- **GIVEN PROBLEM 1**: How many forward speed-ratios does the transmission arrangement in the text provide?

- **GIVEN TEXT**:
===

In operation, the transmission arrangement [102] provides for seven forward speed-ratios and one reverse speed-ratio. The first non-synchronous hub unit [118], the second synchronous hub unit [120], the third synchronous hub unit [122], and the fourth synchronous hub unit [124] are manipulated by an adjustment mechanism, to manipulate provide one of the seven (7) forward speed-ratios and one reverse speed-ratio. A flow of engine power for attaining each of the (7) forward speed-ratios and one (1) reverse speed-ratio, will be explained and discussed hereinafter. The input shaft [106] receives the engine power at the first end [106a], which is required to be delivered to the output shaft at the second end [108b] As the fifth output gear [112e] on the input shaft [106] is always meshed with the fifth lay gear [114e] of the lay shaft [110], the engine power causes rotation of each of the input shaft [106] and the lay shaft [110]. However, the engine power requires to be manipulated for attaining different speed-ratios and different torque at each of the (7) forward speed-ratios and one (1) reverse speed-ratio. An arrangement for each of the (7) forward speed-ratios and one (1) reverse speed-ratio, will be discussed hereinafter.

===

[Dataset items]
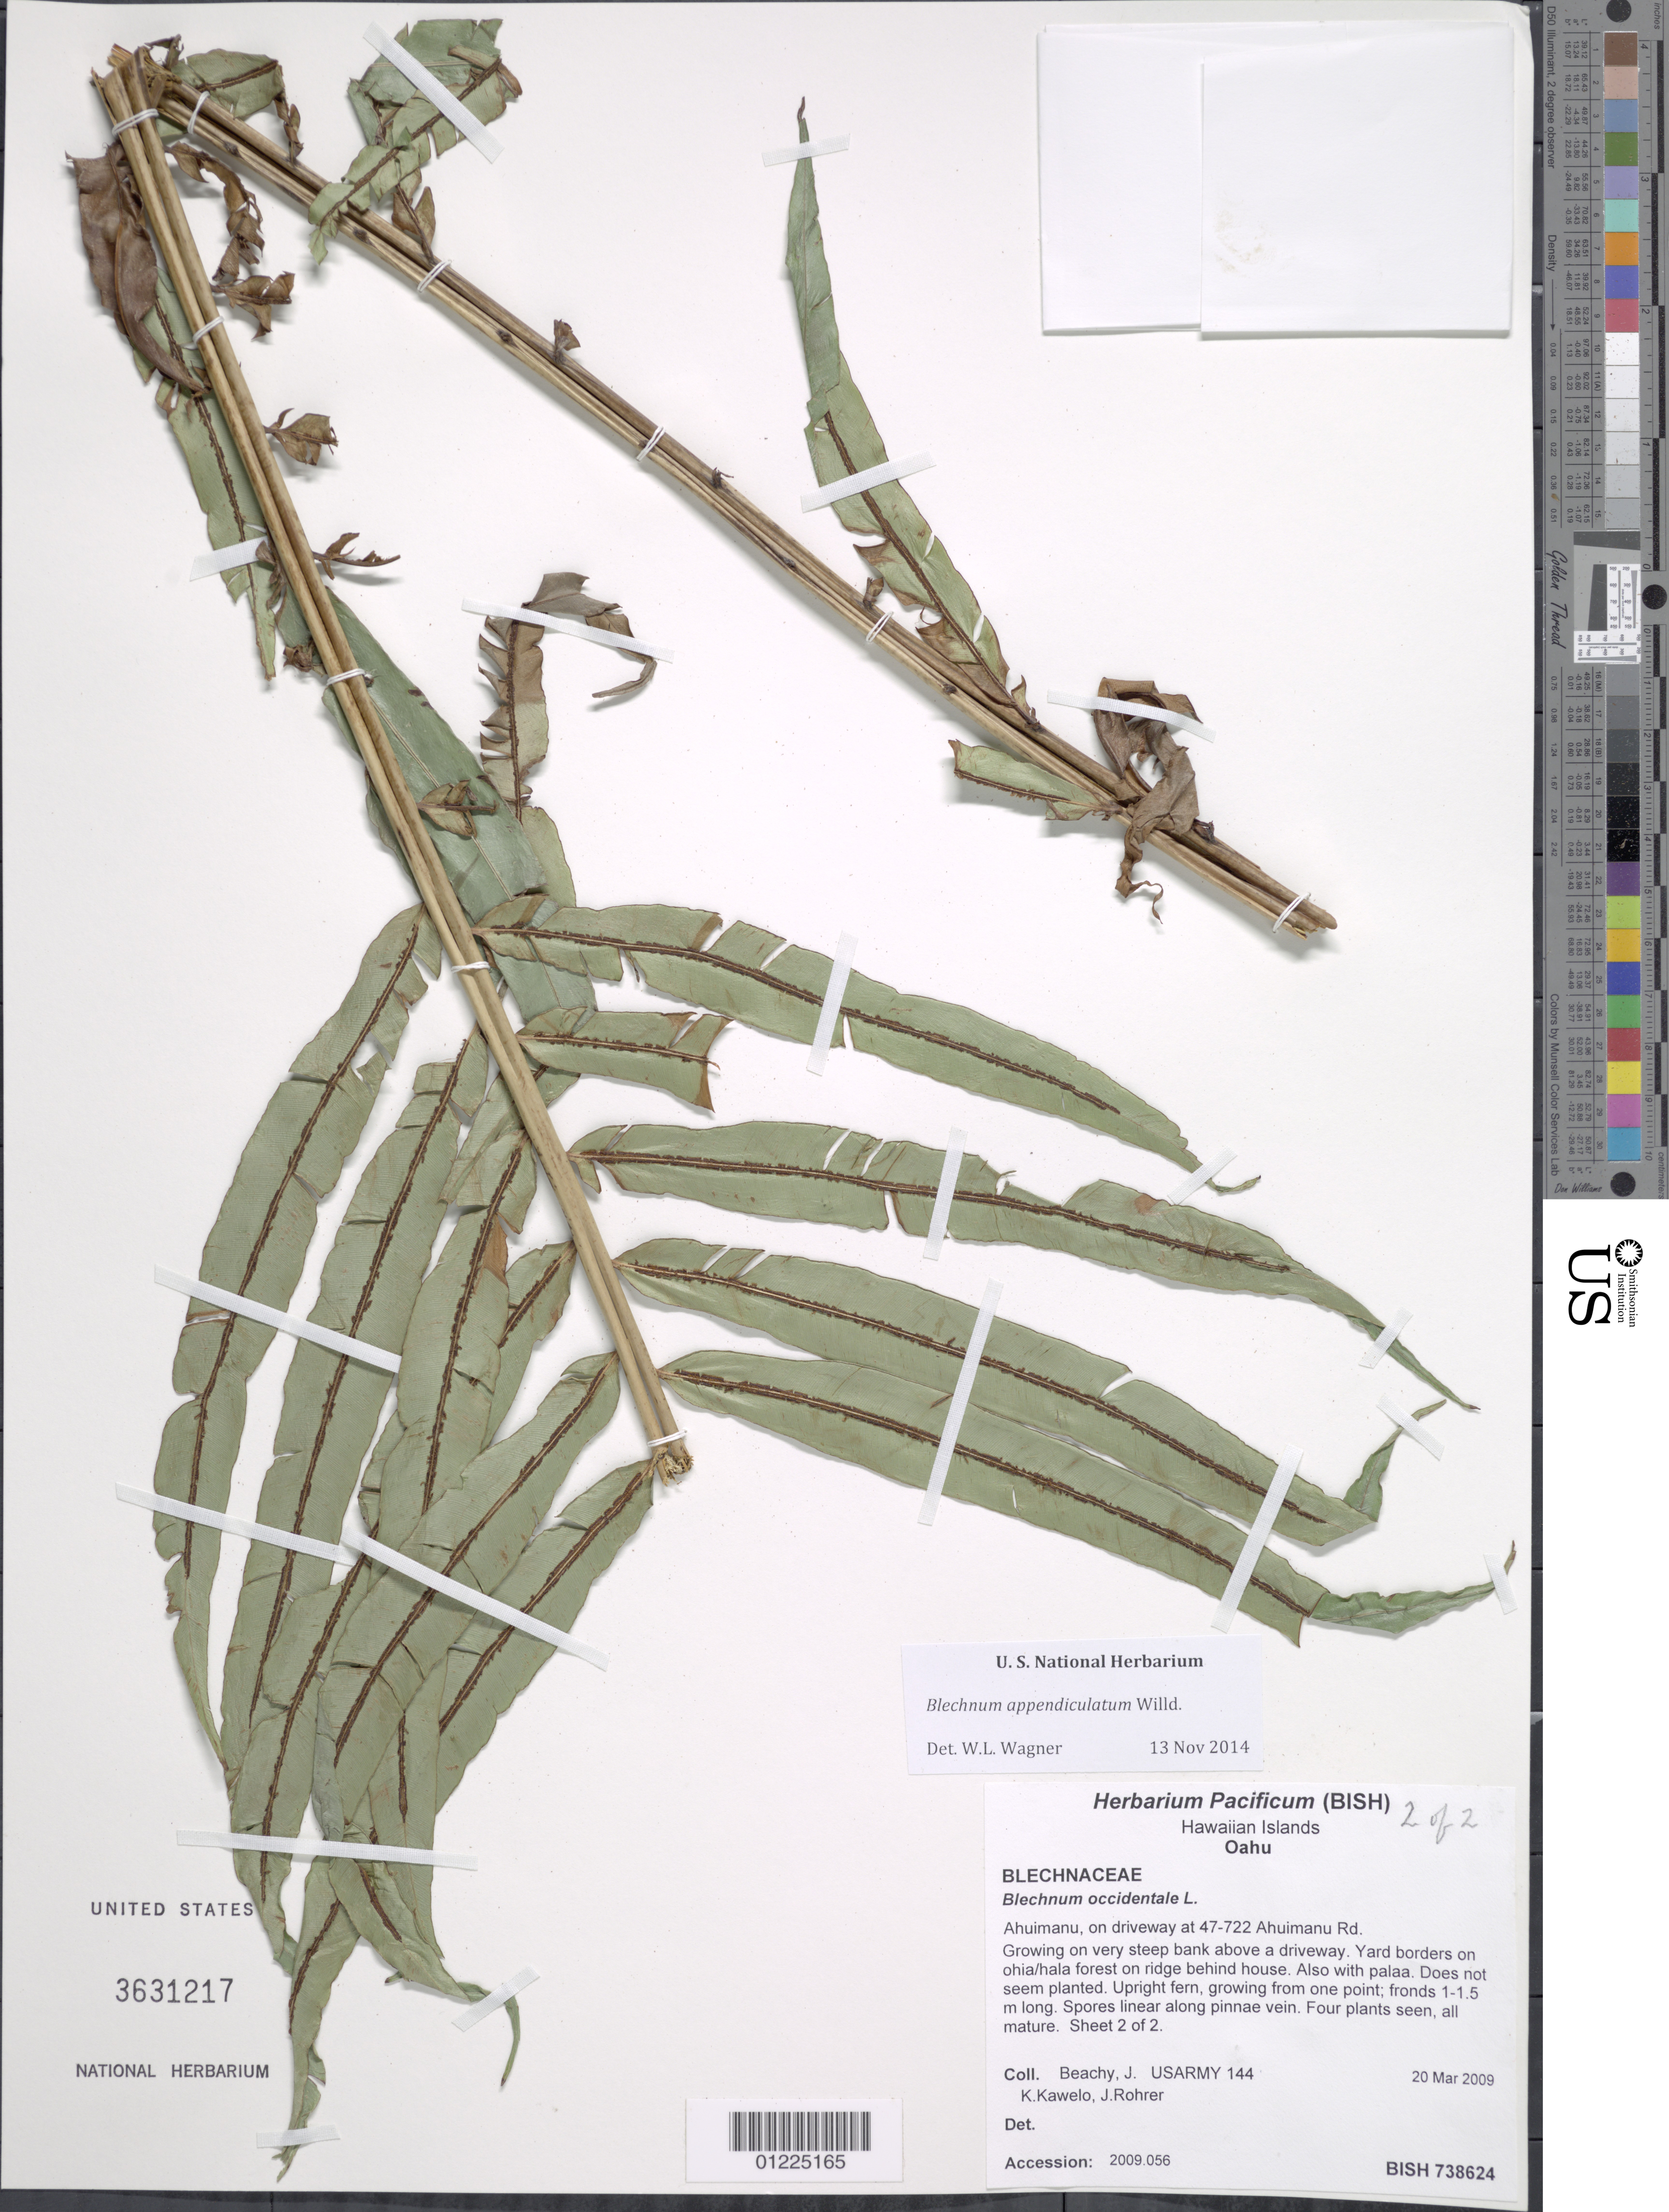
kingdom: Plantae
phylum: Tracheophyta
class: Polypodiopsida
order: Polypodiales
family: Blechnaceae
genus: Blechnum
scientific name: Blechnum appendiculatum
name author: Willd.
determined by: Wagner, W. L., (BOT), Smithsonian Institution - National Museum of Natural History (UNITED STATES)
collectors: J. Beachy, K. Kawelo & J. Rohrer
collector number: USARMY 144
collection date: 2009-03-20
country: United States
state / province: Hawaii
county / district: Honolulu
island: Oahu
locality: Ahuimanu, on driveway at 47-722 Ahuimanu Rd.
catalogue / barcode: US 3631217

===

- **GIVEN PROBLEM 2**: Quote the records from the line containing "collection date: 2009-03-20" through the end of the records, including both that line and the last one.

- **WRITTEN REPLY 1**: Seven forward speed-ratios.

- **WRITTEN REPLY 2**:
collection date: 2009-03-20
country: United States
state / province: Hawaii
county / district: Honolulu
island: Oahu
locality: Ahuimanu, on driveway at 47-722 Ahuimanu Rd.
catalogue / barcode: US 3631217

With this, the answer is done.